**Provided records:**
## start
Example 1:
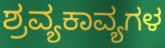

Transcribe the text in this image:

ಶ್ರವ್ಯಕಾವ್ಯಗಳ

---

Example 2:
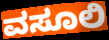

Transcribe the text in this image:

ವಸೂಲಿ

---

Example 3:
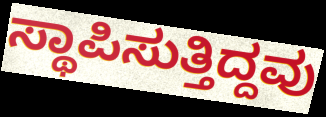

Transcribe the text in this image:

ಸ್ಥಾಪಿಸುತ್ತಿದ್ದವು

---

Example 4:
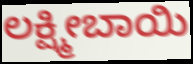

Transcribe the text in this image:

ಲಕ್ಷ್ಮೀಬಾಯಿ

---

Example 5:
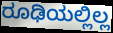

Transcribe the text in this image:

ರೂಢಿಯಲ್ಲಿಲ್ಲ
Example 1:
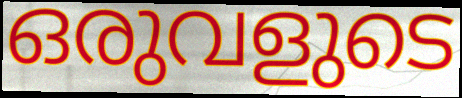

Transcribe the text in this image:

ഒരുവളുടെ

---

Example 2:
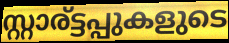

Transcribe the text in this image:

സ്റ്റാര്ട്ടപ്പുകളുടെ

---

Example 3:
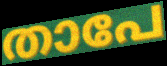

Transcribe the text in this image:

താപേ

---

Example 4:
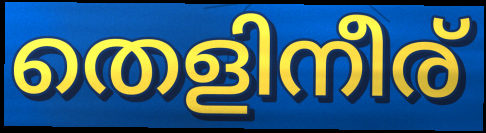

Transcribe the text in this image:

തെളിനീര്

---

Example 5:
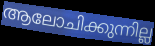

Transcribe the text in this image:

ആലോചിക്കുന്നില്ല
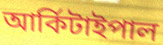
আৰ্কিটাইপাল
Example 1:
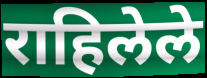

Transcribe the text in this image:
## end
**Requirements:** Reproduce every line of the records above without changing a character, but leave the pictures out.

**Result of the task:**
Example 1:

Transcribe the text in this image:

ಶ್ರವ್ಯಕಾವ್ಯಗಳ

---

Example 2:

Transcribe the text in this image:

ವಸೂಲಿ

---

Example 3:

Transcribe the text in this image:

ಸ್ಥಾಪಿಸುತ್ತಿದ್ದವು

---

Example 4:

Transcribe the text in this image:

ಲಕ್ಷ್ಮೀಬಾಯಿ

---

Example 5:

Transcribe the text in this image:

ರೂಢಿಯಲ್ಲಿಲ್ಲ
Example 1:

Transcribe the text in this image:

ഒരുവളുടെ

---

Example 2:

Transcribe the text in this image:

സ്റ്റാര്ട്ടപ്പുകളുടെ

---

Example 3:

Transcribe the text in this image:

താപേ

---

Example 4:

Transcribe the text in this image:

തെളിനീര്

---

Example 5:

Transcribe the text in this image:

ആലോചിക്കുന്നില്ല
আৰ্কিটাইপাল
Example 1:

Transcribe the text in this image:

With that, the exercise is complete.